## PAGE TEXT

····················

Retail sales volumes dropped by 8.2 per cent last month, compared to December, as the third national lockdown affected sales across the sector.
All sectors experienced a decline in sales last month, except non-store retailers and food stores, reporting growth of 3.7 per cent and 1.4 per cent, respectively, compared to the final month of last year.
Sales were 5.5 per cent lower than before the pandemic in February 2020, indicating that the impact of the latest Covid-19 restrictions was not as large as seen in April 2020, immediately following the first full month of lockdown.
The proportion spent online soared to 35.2 per cent last month, the highest on record, compared to 29.6 per cent in December and 19.5 per cent reported in January of last year.
Ayush Ansal, chief investment officer at the London-based hedge fund, told City A.M. this morning that “the third national lockdown has taken the UK high street to the edge of the abyss.”
“For the average British retailer, the reopening of the economy as a result of the mass vaccination programme cannot come soon enough. January always sees a post-festive slump but this decline was far greater than expected,” Ansal said.
He stressed that sentiment on the high street is “about as low as it gets” after nearly a year of the pandemic.
“Consumers are increasingly looking spent-out and the high street is running on fumes as a result,” Ansal noted.
Also commenting on the latest retail figures, Lynda Petherick, Head of Retail, Accenture UKI, told City A.M. this morning that “it’s been an exceptionally challenging start to the year for retailers, with January falling victim to yet another drop in total sales volume.”

····················

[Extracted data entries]
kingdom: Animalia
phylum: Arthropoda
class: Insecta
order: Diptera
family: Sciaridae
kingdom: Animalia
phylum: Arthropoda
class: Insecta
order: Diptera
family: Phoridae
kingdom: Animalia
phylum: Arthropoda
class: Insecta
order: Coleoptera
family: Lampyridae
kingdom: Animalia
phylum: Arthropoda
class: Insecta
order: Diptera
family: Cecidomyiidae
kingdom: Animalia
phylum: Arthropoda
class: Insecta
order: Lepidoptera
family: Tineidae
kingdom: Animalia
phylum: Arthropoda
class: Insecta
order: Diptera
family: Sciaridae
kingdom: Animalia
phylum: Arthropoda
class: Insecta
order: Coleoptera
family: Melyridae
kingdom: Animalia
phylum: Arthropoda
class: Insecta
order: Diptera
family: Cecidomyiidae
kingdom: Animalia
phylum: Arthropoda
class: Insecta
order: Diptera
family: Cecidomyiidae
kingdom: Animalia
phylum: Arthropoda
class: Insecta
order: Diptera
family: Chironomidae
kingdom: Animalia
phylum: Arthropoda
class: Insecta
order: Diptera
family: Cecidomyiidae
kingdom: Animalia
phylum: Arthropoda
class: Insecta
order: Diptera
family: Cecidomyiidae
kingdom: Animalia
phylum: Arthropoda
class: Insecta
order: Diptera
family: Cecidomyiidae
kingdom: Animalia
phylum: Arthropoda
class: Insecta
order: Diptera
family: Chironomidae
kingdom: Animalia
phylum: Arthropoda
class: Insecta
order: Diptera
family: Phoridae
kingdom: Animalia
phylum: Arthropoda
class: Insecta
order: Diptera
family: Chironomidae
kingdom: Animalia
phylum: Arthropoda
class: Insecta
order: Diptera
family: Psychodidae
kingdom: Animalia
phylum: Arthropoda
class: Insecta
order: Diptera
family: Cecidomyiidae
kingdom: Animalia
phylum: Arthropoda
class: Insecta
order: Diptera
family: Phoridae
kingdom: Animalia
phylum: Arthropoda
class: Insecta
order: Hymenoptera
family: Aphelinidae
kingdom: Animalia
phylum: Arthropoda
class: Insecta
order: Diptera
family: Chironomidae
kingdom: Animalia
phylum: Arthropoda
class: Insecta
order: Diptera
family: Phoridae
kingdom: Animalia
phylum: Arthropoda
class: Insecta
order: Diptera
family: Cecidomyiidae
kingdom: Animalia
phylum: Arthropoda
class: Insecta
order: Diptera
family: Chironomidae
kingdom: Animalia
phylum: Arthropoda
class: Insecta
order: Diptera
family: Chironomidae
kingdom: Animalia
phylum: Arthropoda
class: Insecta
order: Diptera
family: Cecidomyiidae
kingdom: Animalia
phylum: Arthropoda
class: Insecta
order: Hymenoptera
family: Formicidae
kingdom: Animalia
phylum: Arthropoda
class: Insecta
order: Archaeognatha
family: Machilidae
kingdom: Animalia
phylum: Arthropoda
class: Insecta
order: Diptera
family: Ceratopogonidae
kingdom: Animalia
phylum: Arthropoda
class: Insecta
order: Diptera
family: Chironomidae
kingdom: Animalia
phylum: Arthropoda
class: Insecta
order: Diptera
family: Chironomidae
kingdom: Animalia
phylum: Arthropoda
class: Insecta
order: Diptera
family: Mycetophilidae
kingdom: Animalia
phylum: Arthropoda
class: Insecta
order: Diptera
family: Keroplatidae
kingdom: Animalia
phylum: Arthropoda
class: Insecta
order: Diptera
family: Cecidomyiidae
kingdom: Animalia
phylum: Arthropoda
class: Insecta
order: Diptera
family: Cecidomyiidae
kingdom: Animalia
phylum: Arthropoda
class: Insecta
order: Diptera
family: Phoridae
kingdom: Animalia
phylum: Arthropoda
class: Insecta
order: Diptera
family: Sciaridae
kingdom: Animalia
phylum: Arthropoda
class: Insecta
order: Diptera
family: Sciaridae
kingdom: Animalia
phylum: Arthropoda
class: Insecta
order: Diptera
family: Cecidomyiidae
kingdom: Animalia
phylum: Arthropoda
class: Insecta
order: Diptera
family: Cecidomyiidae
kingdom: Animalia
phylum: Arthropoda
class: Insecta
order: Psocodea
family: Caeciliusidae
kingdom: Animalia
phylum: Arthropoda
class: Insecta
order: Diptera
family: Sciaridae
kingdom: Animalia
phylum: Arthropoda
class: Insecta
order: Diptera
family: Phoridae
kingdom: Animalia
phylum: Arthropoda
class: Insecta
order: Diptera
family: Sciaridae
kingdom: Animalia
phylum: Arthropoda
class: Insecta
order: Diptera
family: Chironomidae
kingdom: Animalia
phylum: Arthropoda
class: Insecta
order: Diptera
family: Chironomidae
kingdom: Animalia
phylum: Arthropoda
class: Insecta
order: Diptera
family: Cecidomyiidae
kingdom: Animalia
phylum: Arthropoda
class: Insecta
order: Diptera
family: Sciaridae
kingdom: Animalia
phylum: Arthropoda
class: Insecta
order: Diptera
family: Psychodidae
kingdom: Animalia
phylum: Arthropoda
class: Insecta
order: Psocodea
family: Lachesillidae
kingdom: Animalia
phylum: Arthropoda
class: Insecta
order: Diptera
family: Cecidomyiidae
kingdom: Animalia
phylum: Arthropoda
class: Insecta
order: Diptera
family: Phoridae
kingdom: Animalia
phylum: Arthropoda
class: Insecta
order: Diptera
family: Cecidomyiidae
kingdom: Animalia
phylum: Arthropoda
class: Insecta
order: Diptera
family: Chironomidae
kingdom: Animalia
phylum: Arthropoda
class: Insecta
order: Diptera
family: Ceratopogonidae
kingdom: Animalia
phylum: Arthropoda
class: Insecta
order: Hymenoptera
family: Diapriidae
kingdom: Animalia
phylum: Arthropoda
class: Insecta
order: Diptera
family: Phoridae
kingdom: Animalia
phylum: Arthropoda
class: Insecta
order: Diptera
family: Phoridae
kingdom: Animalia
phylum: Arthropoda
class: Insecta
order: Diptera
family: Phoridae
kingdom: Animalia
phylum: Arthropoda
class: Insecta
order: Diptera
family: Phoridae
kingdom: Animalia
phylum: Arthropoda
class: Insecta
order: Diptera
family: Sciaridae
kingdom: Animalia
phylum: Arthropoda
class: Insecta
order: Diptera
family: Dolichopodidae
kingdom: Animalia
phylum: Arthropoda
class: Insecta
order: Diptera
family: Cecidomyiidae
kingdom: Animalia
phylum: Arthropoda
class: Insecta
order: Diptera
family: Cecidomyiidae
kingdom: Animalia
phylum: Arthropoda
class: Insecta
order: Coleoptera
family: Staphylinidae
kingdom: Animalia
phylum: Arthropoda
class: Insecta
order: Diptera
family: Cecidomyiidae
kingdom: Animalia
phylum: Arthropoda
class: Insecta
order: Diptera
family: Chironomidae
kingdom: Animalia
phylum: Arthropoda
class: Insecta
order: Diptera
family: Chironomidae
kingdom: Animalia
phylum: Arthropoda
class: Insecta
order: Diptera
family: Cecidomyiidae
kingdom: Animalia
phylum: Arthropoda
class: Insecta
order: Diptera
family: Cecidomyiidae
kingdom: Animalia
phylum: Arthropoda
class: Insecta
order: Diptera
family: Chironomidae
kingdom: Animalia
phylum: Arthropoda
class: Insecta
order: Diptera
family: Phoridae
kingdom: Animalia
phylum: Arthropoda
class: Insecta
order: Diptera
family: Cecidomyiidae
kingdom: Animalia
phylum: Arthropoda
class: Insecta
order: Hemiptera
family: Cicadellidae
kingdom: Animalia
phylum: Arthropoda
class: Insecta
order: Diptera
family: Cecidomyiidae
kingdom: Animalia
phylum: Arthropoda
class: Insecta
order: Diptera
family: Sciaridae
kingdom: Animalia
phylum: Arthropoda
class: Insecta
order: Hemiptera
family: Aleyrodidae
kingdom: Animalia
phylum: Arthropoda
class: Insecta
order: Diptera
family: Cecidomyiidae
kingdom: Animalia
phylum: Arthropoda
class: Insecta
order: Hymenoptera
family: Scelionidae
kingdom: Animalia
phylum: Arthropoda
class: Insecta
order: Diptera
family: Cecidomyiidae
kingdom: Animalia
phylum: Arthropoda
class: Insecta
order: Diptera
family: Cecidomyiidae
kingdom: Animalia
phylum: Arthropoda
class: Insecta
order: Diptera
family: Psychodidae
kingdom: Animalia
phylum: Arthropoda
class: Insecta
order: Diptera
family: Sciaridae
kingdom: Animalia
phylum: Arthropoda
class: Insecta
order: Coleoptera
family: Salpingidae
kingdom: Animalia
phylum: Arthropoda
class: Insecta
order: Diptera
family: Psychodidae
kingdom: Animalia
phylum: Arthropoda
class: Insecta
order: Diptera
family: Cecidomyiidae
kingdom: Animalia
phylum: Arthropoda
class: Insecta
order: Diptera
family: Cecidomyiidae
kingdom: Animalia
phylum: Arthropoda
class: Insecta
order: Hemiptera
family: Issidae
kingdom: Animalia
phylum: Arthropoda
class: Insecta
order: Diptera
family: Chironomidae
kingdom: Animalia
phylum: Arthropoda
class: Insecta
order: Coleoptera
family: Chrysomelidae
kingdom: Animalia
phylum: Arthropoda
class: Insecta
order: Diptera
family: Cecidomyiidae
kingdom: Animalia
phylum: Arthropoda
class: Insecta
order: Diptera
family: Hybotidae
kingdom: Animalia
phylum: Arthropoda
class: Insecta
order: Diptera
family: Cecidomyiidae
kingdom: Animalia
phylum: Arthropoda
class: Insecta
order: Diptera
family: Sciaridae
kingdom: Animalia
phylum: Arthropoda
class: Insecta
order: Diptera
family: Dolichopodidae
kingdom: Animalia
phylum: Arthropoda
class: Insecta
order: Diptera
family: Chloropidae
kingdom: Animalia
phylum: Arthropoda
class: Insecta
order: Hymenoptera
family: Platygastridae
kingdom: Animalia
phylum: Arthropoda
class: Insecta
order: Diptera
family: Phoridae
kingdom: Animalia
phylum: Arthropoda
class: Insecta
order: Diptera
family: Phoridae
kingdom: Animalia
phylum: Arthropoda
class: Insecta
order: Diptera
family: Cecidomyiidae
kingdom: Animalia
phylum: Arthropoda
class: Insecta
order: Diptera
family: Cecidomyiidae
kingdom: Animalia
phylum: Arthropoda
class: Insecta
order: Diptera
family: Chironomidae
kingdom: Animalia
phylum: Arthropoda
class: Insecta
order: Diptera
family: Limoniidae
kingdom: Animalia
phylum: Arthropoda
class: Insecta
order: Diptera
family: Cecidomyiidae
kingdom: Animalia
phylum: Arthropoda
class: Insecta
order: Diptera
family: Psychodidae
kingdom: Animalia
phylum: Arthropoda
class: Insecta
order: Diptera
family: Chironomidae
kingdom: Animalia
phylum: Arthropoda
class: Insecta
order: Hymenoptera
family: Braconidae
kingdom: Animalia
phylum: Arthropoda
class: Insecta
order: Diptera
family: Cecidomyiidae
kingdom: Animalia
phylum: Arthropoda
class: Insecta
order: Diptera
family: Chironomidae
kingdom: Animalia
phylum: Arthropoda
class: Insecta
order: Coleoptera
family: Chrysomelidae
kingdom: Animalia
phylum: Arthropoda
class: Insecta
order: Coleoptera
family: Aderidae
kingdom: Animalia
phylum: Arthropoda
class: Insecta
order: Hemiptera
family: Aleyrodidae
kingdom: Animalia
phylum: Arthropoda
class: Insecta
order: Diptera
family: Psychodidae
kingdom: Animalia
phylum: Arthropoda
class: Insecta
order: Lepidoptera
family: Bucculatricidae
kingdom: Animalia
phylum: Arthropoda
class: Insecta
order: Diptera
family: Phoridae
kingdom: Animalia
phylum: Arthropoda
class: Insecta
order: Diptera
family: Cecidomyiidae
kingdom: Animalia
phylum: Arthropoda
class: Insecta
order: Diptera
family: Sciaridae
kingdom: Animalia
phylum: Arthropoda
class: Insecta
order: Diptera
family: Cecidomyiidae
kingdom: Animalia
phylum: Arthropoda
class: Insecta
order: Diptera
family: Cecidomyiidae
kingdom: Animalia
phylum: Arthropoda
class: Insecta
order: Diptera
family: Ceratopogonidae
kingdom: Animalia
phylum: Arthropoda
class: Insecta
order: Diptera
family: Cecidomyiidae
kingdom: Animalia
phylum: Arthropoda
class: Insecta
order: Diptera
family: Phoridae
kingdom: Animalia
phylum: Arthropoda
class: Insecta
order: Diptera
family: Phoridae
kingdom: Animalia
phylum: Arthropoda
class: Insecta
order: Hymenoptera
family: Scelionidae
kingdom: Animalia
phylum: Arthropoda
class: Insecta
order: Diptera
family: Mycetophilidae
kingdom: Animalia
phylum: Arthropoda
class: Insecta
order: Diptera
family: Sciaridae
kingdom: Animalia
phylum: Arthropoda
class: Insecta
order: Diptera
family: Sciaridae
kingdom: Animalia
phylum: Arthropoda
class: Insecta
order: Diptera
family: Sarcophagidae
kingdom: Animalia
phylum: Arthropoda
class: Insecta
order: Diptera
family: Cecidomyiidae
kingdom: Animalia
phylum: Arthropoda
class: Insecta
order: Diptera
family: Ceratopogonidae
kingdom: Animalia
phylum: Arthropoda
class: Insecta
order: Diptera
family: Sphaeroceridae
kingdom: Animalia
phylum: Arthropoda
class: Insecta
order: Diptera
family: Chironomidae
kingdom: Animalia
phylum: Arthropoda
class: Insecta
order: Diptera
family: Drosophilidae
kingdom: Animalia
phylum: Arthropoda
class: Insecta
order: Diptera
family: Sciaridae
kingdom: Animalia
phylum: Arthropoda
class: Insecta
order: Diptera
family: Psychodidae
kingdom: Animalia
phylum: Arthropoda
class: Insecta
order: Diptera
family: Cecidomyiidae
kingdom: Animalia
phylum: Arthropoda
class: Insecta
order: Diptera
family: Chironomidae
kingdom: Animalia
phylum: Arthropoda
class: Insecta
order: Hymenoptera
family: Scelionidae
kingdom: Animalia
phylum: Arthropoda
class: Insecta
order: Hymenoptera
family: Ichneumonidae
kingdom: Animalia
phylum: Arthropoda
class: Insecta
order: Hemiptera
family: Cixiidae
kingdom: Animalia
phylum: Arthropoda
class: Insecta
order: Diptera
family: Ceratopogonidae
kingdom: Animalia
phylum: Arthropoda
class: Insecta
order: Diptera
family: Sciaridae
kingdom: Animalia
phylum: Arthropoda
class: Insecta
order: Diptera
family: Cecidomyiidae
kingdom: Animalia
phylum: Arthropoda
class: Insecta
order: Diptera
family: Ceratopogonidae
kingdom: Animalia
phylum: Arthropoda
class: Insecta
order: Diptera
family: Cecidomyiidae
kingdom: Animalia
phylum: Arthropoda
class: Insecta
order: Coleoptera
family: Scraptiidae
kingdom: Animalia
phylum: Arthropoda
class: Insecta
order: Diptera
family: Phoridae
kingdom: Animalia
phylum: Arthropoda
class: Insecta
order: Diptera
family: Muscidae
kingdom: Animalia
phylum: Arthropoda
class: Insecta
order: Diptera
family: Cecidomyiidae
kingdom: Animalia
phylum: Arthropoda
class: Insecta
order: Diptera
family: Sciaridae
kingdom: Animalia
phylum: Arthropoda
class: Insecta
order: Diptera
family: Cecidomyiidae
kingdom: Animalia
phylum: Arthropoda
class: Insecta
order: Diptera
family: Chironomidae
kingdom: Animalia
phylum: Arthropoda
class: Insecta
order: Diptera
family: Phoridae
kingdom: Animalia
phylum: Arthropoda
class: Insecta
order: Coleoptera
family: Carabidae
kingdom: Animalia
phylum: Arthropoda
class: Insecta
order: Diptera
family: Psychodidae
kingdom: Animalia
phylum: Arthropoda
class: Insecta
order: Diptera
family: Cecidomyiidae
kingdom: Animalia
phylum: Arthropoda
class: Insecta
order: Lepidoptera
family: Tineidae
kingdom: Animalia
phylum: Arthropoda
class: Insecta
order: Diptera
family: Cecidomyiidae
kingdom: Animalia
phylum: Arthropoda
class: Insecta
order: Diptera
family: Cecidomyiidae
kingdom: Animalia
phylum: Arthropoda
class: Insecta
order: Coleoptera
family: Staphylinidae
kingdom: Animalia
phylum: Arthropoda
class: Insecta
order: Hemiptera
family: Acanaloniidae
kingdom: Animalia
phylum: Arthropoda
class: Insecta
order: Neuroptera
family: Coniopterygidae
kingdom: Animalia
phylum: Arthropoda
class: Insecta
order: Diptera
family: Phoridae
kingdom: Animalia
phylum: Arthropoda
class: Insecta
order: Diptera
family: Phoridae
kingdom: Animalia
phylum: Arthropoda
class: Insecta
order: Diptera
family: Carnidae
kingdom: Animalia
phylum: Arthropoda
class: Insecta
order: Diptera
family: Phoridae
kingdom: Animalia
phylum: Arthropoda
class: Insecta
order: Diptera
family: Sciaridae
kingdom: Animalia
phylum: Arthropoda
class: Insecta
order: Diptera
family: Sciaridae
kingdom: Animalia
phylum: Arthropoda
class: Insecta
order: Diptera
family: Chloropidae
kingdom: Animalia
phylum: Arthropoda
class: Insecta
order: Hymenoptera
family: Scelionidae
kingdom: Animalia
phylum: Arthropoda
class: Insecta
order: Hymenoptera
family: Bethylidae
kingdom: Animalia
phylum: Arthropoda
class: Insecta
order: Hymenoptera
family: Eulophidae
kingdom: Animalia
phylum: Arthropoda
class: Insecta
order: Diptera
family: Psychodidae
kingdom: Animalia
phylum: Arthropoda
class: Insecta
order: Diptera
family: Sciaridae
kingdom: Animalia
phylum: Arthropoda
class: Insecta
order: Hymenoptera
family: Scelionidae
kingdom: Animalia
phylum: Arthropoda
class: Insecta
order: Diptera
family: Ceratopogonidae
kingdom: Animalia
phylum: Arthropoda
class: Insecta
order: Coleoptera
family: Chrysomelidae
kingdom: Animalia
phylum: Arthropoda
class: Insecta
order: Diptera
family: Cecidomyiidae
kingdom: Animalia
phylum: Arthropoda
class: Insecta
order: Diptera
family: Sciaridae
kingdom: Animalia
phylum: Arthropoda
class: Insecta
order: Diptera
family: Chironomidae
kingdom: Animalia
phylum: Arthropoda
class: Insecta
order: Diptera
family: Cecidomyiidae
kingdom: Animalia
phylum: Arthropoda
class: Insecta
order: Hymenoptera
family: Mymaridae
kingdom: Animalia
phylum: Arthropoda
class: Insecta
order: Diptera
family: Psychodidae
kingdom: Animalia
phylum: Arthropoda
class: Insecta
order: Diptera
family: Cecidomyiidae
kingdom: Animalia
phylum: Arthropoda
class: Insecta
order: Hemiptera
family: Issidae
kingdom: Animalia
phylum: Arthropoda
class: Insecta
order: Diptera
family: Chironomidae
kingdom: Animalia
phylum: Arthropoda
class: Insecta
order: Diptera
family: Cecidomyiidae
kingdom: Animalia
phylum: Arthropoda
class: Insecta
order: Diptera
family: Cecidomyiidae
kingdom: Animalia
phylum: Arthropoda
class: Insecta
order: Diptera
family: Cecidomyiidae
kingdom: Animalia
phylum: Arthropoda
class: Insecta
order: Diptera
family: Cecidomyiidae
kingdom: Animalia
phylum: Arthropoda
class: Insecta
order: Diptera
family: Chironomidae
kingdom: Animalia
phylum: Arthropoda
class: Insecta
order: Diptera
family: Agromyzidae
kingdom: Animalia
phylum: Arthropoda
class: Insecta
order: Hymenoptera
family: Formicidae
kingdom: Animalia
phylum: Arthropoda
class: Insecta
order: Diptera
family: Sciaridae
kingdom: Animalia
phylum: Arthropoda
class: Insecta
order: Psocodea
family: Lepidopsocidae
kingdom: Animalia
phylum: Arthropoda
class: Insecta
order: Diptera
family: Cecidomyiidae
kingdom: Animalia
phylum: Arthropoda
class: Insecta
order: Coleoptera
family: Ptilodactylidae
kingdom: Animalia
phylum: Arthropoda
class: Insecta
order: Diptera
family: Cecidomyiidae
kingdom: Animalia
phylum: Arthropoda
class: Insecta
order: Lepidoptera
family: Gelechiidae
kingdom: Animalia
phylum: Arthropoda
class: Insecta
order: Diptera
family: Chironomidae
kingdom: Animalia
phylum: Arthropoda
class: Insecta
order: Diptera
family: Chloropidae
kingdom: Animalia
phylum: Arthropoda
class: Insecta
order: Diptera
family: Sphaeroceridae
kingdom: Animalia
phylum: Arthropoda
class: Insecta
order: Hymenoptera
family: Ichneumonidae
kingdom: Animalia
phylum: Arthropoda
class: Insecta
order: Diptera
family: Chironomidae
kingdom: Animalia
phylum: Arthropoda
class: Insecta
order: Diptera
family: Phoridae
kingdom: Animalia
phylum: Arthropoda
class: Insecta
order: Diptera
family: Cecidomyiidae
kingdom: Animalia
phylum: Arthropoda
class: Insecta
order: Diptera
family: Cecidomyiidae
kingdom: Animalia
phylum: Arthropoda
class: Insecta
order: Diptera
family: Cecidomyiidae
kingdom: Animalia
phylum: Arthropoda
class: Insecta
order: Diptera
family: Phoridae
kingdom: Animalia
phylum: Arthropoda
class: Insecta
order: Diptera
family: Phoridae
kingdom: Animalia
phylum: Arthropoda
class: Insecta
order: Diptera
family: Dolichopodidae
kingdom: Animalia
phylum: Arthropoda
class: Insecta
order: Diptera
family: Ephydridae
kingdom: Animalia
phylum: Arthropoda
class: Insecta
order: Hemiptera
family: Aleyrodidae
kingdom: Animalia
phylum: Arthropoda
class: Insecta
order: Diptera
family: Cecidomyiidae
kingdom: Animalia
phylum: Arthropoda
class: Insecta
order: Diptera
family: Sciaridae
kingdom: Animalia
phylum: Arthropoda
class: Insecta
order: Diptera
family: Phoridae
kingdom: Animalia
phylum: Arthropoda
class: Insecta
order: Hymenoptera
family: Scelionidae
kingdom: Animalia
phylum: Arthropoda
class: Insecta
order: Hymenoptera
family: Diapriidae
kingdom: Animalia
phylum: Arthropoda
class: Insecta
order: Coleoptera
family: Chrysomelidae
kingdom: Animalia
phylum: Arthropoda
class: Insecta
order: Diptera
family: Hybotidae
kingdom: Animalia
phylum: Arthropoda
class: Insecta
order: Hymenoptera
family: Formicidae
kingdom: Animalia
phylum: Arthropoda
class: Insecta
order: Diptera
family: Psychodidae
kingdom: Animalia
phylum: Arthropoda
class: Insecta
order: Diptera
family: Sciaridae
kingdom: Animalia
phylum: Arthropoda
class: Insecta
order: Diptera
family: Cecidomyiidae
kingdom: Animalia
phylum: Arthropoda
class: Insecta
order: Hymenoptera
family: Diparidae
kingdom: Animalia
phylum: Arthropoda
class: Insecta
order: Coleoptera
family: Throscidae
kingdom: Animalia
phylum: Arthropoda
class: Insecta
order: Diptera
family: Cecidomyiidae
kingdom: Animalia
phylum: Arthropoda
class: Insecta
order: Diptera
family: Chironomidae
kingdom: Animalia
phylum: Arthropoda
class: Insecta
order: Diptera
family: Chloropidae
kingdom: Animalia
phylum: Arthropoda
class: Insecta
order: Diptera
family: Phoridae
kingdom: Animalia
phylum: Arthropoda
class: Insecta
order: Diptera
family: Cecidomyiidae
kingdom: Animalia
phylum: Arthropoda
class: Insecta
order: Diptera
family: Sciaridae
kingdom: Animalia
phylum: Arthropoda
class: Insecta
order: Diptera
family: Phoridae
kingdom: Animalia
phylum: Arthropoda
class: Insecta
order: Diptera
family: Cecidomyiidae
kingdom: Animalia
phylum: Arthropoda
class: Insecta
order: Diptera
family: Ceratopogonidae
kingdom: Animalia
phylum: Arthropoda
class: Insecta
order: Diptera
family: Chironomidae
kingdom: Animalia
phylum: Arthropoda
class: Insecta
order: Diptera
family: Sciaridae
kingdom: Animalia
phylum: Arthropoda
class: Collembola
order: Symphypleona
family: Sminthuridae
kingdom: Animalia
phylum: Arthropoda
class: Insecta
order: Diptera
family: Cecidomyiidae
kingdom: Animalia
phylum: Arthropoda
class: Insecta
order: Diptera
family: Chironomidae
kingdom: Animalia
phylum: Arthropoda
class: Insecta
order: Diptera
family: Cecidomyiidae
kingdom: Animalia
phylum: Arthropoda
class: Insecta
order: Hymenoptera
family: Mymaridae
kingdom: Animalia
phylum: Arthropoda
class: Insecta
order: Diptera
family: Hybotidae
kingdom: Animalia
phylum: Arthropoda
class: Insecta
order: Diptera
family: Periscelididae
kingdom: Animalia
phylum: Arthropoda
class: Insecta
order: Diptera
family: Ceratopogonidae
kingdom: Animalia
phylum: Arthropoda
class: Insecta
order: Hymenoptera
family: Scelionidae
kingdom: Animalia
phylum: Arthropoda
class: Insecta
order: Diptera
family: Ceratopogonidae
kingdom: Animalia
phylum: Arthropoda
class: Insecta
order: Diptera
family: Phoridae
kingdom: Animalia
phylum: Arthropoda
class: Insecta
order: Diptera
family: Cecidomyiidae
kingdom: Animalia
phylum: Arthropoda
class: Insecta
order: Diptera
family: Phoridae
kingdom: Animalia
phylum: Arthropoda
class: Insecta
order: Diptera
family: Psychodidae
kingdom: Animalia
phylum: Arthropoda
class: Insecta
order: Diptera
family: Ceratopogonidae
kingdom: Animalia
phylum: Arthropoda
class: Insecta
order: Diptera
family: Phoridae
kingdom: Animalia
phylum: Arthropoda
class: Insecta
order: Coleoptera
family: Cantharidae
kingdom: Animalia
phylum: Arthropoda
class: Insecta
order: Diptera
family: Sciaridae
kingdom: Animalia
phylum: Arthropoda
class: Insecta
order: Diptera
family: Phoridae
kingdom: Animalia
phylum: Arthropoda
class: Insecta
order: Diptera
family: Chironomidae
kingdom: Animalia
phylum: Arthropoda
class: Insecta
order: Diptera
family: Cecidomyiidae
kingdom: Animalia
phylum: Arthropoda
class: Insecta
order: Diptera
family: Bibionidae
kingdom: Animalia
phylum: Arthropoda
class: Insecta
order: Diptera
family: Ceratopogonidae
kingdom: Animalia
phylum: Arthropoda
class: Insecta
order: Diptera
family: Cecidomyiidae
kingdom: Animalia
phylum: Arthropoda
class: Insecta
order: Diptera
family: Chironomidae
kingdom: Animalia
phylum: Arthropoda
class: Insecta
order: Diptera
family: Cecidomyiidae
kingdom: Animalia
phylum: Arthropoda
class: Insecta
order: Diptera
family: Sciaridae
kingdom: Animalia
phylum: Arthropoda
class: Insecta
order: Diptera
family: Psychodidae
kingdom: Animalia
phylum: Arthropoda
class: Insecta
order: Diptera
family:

····················

## APPLY WHAT YOU READ
a. Using the retail sales article, answer these:
(i) By what percentage did retail sales volumes drop last month compared to December?
(ii) What proportion of spending was online last month?
(iii) What position does Lynda Petherick hold?
b. Please return the passage of the retail sales article from "Retail sales volumes" up to and including "month of lockdown.".
c. List every percentage figure that appears in the retail sales article.
Nothing in the listing is needed for this work.

## RESPONSES TO THE EXERCISE
a.
(i) 8.2 per cent
(ii) 35.2 per cent
(iii) Head of Retail, Accenture UKI

b.
Retail sales volumes dropped by 8.2 per cent last month, compared to December, as the third national lockdown affected sales across the sector.
All sectors experienced a decline in sales last month, except non-store retailers and food stores, reporting growth of 3.7 per cent and 1.4 per cent, respectively, compared to the final month of last year.
Sales were 5.5 per cent lower than before the pandemic in February 2020, indicating that the impact of the latest Covid-19 restrictions was not as large as seen in April 2020, immediately following the first full month of lockdown.

c.
8.2 per cent
3.7 per cent
1.4 per cent
5.5 per cent
35.2 per cent
29.6 per cent
19.5 per cent